▸ TASK ITEM: Look over the lines below. Report each one that includes the string "haben".

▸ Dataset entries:
-=-=-

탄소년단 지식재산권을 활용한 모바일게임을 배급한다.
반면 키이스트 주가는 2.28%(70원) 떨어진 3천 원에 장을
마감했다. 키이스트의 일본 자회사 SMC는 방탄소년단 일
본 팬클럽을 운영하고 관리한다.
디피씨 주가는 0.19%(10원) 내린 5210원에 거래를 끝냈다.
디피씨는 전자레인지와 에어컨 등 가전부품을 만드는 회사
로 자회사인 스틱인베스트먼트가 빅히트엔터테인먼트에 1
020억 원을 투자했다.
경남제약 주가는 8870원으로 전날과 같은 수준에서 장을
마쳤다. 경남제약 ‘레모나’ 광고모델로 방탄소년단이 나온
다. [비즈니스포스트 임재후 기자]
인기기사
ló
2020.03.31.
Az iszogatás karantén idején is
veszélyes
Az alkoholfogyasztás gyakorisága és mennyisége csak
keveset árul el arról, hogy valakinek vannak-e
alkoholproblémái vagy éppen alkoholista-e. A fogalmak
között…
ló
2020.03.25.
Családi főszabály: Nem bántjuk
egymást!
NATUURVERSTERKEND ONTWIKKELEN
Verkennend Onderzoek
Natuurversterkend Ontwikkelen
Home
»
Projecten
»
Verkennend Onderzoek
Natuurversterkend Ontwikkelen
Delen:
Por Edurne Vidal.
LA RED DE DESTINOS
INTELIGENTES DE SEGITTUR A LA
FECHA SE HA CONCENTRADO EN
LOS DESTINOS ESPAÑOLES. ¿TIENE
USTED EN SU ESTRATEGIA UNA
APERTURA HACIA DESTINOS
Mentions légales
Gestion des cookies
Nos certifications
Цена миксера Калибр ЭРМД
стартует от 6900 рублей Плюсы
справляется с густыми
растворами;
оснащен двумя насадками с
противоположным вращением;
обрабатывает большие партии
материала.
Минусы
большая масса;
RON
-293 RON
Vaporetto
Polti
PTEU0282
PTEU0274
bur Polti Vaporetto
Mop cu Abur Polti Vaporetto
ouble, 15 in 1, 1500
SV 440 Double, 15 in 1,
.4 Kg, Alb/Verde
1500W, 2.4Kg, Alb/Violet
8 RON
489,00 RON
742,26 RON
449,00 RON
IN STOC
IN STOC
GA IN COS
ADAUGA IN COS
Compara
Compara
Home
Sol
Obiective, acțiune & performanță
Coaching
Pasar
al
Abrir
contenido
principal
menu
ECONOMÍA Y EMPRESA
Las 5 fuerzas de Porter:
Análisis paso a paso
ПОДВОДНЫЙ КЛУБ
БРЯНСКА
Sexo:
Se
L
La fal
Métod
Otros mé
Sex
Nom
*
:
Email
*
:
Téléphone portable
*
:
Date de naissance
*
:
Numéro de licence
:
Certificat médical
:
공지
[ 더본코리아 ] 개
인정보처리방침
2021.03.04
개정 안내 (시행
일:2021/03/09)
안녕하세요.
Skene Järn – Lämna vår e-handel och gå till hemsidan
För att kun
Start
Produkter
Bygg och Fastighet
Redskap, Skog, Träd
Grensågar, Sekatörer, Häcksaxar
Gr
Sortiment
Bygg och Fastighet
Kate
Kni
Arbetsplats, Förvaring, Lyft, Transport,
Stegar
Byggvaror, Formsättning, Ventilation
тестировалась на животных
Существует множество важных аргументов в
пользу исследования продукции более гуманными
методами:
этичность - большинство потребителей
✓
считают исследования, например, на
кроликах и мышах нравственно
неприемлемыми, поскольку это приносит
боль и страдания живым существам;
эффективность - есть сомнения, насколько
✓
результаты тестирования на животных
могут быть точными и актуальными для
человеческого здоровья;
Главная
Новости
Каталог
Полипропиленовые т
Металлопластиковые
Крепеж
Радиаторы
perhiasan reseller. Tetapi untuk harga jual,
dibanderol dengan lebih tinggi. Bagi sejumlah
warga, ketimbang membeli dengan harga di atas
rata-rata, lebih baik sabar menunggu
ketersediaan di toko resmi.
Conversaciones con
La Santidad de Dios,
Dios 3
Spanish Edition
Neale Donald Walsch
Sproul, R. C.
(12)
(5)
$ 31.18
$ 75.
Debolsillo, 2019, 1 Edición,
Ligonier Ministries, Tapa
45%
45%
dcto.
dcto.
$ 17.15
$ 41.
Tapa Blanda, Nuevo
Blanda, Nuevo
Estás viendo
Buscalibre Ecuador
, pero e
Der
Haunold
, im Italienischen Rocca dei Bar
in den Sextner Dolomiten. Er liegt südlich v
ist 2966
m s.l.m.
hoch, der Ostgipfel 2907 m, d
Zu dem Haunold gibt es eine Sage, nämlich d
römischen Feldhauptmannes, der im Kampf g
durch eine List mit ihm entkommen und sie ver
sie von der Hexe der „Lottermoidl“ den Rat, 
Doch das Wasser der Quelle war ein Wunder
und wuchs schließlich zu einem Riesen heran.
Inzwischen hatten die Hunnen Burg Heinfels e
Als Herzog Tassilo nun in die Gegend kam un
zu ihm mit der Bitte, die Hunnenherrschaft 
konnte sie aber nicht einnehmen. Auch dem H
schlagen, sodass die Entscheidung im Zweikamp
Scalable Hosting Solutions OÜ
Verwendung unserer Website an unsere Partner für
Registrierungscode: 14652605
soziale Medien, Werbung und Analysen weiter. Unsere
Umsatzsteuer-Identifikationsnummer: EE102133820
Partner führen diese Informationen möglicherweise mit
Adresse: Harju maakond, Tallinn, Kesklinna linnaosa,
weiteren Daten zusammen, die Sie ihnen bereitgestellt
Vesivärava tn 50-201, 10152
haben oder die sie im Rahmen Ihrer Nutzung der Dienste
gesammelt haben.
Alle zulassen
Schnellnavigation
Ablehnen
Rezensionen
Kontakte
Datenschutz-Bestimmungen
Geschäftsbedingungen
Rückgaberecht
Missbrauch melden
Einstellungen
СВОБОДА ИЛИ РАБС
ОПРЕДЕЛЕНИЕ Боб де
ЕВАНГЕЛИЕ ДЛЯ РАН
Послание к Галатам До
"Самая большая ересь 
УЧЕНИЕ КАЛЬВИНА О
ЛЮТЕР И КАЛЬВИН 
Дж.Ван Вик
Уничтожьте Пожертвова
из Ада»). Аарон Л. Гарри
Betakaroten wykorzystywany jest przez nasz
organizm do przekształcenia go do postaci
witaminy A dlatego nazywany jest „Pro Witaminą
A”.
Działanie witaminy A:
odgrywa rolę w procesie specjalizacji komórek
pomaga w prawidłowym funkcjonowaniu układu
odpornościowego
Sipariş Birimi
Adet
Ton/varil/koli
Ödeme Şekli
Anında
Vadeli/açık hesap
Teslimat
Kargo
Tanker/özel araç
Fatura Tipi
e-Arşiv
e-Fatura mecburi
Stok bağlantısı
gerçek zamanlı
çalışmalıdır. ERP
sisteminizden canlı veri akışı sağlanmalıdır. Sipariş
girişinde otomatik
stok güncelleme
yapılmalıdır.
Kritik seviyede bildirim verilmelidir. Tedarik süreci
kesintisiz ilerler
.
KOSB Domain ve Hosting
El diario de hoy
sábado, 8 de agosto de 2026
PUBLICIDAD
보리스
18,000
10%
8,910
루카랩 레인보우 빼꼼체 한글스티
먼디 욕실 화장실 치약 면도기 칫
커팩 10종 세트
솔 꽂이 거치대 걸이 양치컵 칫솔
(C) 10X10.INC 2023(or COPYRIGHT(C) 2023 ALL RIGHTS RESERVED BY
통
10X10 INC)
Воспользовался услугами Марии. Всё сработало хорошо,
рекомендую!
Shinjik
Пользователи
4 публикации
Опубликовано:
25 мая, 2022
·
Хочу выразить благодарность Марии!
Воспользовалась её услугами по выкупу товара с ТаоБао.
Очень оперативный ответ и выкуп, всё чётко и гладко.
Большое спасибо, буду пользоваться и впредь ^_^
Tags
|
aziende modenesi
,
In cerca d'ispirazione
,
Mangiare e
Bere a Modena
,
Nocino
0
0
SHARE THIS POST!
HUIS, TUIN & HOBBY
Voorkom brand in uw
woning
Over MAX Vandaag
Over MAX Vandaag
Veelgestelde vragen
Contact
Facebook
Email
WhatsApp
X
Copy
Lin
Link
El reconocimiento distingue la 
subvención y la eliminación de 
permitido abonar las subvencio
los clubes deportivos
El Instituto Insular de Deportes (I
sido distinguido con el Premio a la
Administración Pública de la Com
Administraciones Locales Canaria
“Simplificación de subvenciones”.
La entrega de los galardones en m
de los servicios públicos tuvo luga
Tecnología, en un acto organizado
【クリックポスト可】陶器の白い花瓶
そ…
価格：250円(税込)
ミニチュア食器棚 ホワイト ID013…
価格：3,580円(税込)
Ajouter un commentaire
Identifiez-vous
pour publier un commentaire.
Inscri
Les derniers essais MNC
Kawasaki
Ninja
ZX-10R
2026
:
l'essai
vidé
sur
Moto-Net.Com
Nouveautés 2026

-=-=-

▸ SOLUTION FOR THIS PROBLEM:
haben oder die sie im Rahmen Ihrer Nutzung der Dienste
gesammelt haben.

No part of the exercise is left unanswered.